Je voudrais vous dire aussi que la dernière pandémie de 2009, c’était ce qu’on appelait au départ la grippe porcine, ou la crise mexicaine, comme il ne fallait pas donner du mal ni au Mexique ni aux élevages de cochons, on l’a appelé la grippe H1N1, mais qui est issue d’une méga-ferme de cochons en Amérique du Nord.
Voilà, c’est autour de cela que cela permet de discuter, de la redéfinir vraiment bien dans cette proche de l’Anthropocène, que Christophe BONNEUIL va nous expliquer, parce que c’est finalement les sciences sociales qui se sont emparées de l’Anthropocène, qui nous font réfléchir à cet événement particulier, de notre lien à la planète. Et, autour de quatre thèmes, on pas prendre tous les thèmes qu’on aurait voulu les prendre, on n’a que deux jours, on espère bien, comme l’a dit Bruno DAVID, continuer, c’est une étape dans une réflexion que nous allons continuer avec de nombreux chercheurs, mais aussi avec la société, je pense aussi avec les politiques, avec les éleveurs, avec la conservation, tous ensemble autour de la place et du rôle de la domestication et la place des animaux domestiques à l’heure actuelle.

* _DONNÉES_:
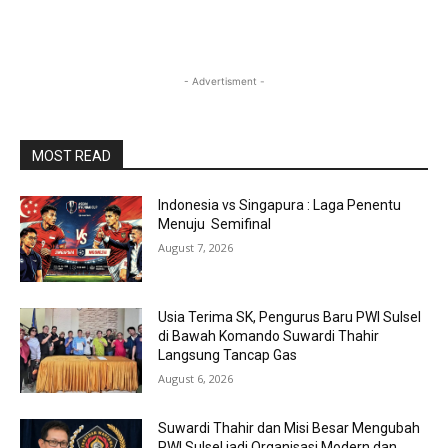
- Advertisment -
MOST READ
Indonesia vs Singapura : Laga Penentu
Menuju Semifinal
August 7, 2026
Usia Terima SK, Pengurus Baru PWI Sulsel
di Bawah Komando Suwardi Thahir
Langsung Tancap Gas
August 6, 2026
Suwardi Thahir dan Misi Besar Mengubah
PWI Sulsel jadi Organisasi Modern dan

--

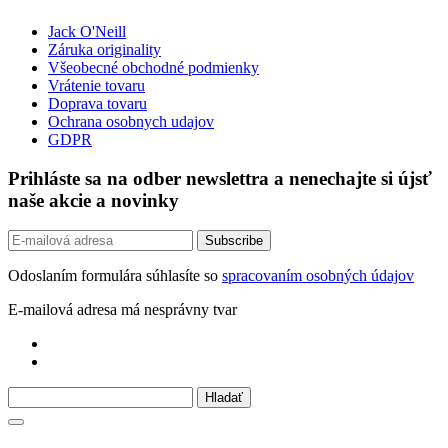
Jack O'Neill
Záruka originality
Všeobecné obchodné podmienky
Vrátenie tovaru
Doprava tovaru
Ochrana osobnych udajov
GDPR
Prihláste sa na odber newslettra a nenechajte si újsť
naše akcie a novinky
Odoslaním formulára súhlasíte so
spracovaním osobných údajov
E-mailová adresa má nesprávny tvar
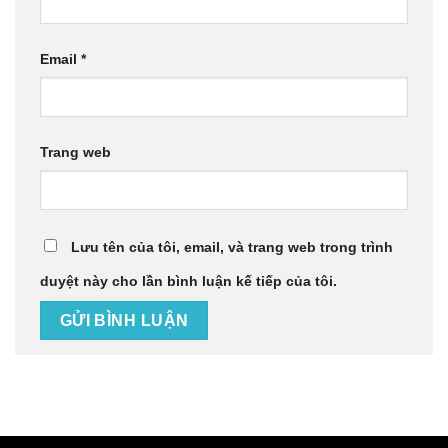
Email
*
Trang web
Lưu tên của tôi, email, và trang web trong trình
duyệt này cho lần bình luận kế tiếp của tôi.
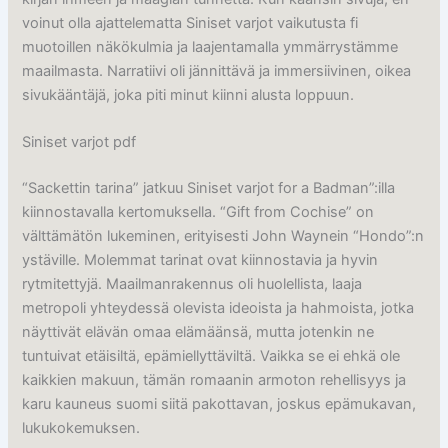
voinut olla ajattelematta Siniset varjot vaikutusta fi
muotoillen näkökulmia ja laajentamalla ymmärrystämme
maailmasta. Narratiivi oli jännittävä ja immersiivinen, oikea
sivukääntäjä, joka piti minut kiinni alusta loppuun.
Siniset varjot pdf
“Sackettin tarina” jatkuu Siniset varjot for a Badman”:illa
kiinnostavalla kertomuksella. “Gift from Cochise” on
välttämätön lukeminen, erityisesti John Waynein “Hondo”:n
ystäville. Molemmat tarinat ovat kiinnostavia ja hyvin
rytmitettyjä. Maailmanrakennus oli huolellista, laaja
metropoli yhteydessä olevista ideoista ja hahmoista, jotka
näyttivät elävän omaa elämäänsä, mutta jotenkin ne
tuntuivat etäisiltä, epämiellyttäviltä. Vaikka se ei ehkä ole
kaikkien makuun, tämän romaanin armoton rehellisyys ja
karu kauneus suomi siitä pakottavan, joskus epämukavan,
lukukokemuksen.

* _LISTE DES TÂCHES_:
a. D'après l'extrait sur la domestication, pourquoi la pandémie de 2009 a-t-elle reçu le nom de « grippe H1N1 » ? Répondez en une à trois phrases.
b. Rédigez la suite de l'extrait sur la domestication en partant de sa dernière phrase.
Les entrées proviennent d'une autre source que l'extrait.

* _RÉPONSES PAR NUMÉRO_:
a. On l'a appelée grippe H1N1 parce qu'il ne fallait faire de mal ni au Mexique ni aux élevages de cochons. Au départ, on la désignait comme la grippe porcine ou la crise mexicaine.

b.
Alors, ça, c’est un thème que va piloter tout à l’heure Jean-Denis VIGNE, CNRS et Muséum d’histoire naturelle, pour passer plutôt l’après-midi sur un deuxième thème qui va vraiment nous concerner, entre plus les animaux sauvages, entre cette défaunation qui est annoncée, qui est déjà visible, et aussi toutes ces perspectives de refaunation, je dirais même de récréation, et là il faut remercier énormément Hélène SOUBELET et tout la FRB, la Fondation de recherche pour la biodiversité, qui a été très active dans notre colloque.
Puis, ces animaux sauvages, ils sont surveillés, de plus en plus maintenant, et ils sont, ce que va nous présenter Frédéric KECK, son thème, c’est des sentinelles des épidémies. Ce sont les autres enjeux mêmes pour les sciences sociales, de bio-surveillance, de biosécurité. La bio-surveillance et la biosécurité, qui étaient normalement pour les animaux domestiques, arrivent pour les animaux sauvages. Elles arrivent aussi dans la vie post-Covid19 pour les humains. On va se retrouver tous en biosécurité, en bio-surveillance, tel qu’on nous le promet.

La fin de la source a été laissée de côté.